There were four other patrons in the club besides myself, all at the bar. No one would indulge Iggy by acknowledging him. In fact, everyone there seemed to think he was a washed-up, useless loser. Rodney was playing records in the DJ booth, which was an elevated platform above the dance floor. Iggy went up to the DJ booth and talked to Rodney.
Rodney picked up the club mike and announced to all five of us, “Okay! Tonight we have a special guest star, live at Rodney’s English Disco, it’s Iggy Pop!” Side 2 of “Raw Power” started playing over the PA and Iggy sang along to it on the club mike, or at least attempted to. He was on downers and seemed to have trouble spitting out the words when he wasn’t having problems remembering them. Here’s a partial transcription:
“Dance to the b-b-b-beat of the...uh....lose sleep...uh....Raw Power is...uh....s-s-s-sure to come...uh....” Two girls at the bar laughed derisively at this pathetic display. They were with an Englishman who found the whole affair, well, “Disgusting!” he spat bitterly. “Fucking failure! What a disgraceful bastard!”
The next tune on Side 2 was “I Need Somebody”. Iggy struggled with the words once more. “I need...uh....just l-l-l-like, uh, y-y-y-you....”, he stammered statically.
“Oh, this is just awful”, the girls at the bar moaned, in between shrieks of laughter.
“What a bloody egomaniac, he is”, the horrified Englishman grunted angrily. “Wearing a T-shirt with his bleedin’ face on it!”
Next song: “Shake Appeal”. Iggy fared just as badly on the vocals, loud and distorted, the record playing over the PA too quietly to hide how incredibly bad he was. He lasted another two songs (with more running commentary from the Brit and his two clubmates), and then he called it a night. I felt sorry for him, but I found the whole scene fascinating. This was the same guy I’d see on the bus sitting in front with all the old ladies. He’d always get off at the Strip, walking down the street with the saddest, most dejected look I’ve ever seen.

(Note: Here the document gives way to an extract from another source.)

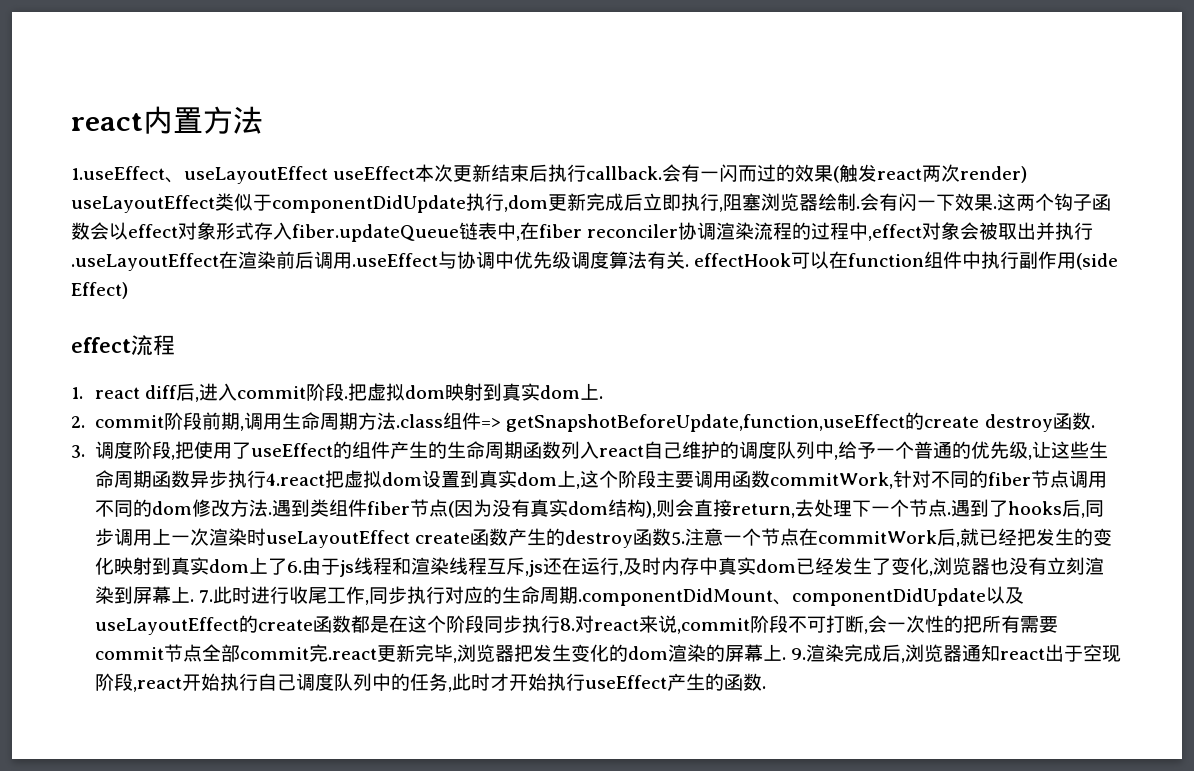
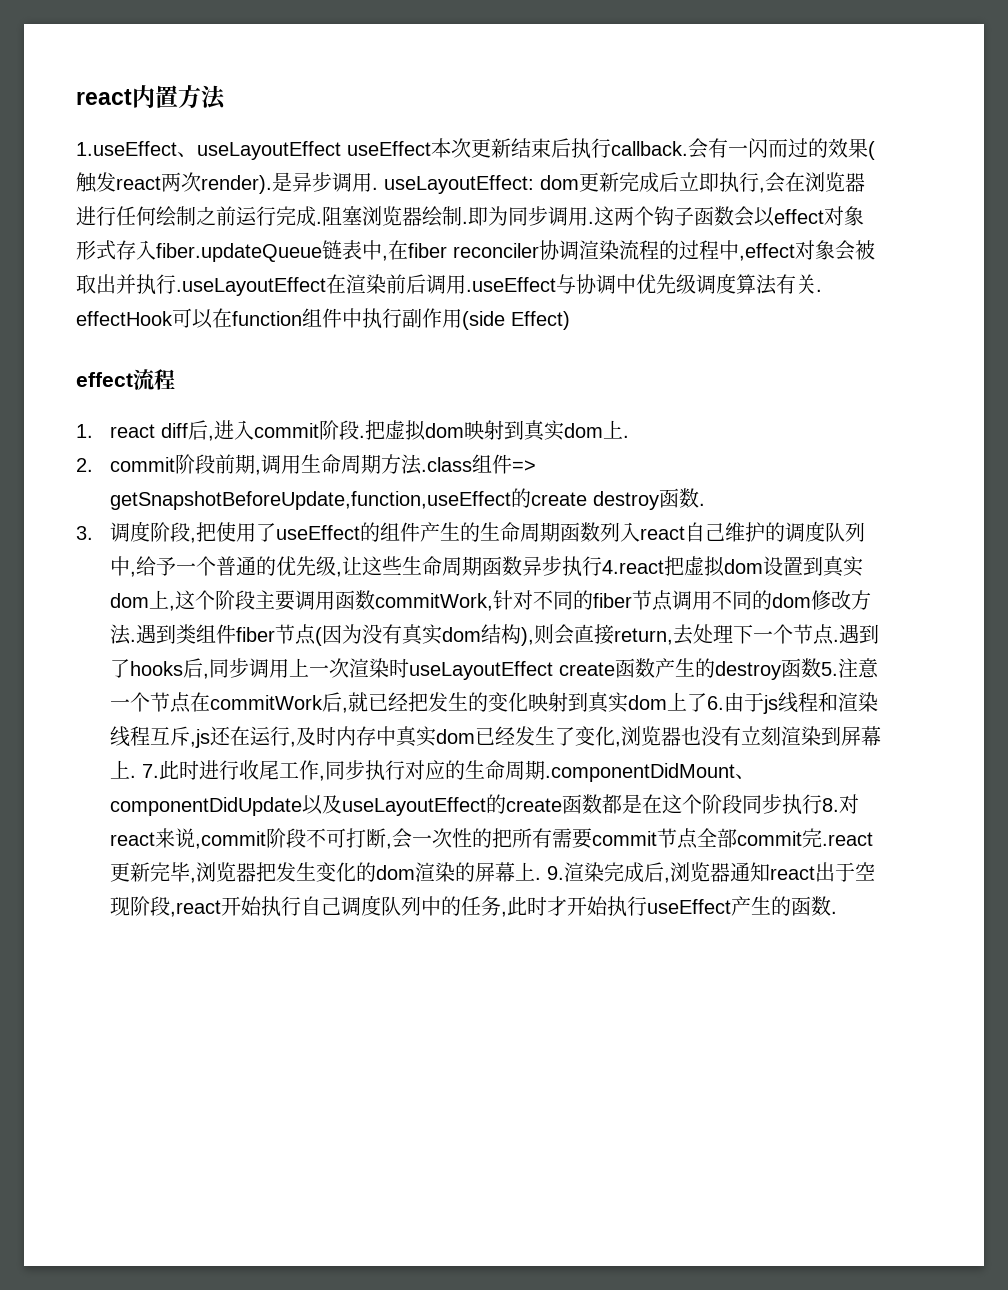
[960,166,1028,183] [71,193,548,213] render) useLayoutEffect类似于componentDidUpdate执行,dom -> [201,172,579,194] render).是异步调用. useLayoutEffect: dom
(723, 209) none -> [765,172,865,193] [76,206,322,227] 会在浏览器进行任何绘制之前运行完成.
[860,193,993,211] 会有闪一下效果 -> [468,206,588,226] 即为同步调用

One month later, an awful biker bar hippie blues band played Rodney’s. They were set up on the dance floor. Iggy pushed up through the crowd, back in platinum blonde hair, and bum-rushed the bandstand in dress, high heels (three sizes too big), and wearing full women’s make-up. He didn’t look very feminine, if anything the drag merely exaggerated how masculine he really looked. While the band blasted through another inept hippie blues workout, Iggy would stand in front of the bandstand contorting his body, doing handstands and cartwheels in front of the band and posing like a Vogue Magazine model, predating “Voguing” by a good 15 years!
Bravo, Iggy! While the singer was perfecting his worst Jim Morrison blues-man delivery, Iggy grabbed the mike from him and hooted a hog-calling yell.
“WOOH AWWRIGGGHT! WELLIFEELAWRIGGHT!” Iggy bellowed. “GOOOBLOOZMAYUNNN!” Iggy roared.
The fat hippie blues singer was terrified by this insane drag queen crashing his set. The audience loved it because Iggy woke everybody up from their deep slumber the blues band was inducing, I went home shortly after this but found out several days later that at the end of that night Iggy was grabbed up by the police and jailed for female impersonation and being under the influence of drugs. Needless to say, life got better for Iggy Pop and we’re all the better for it.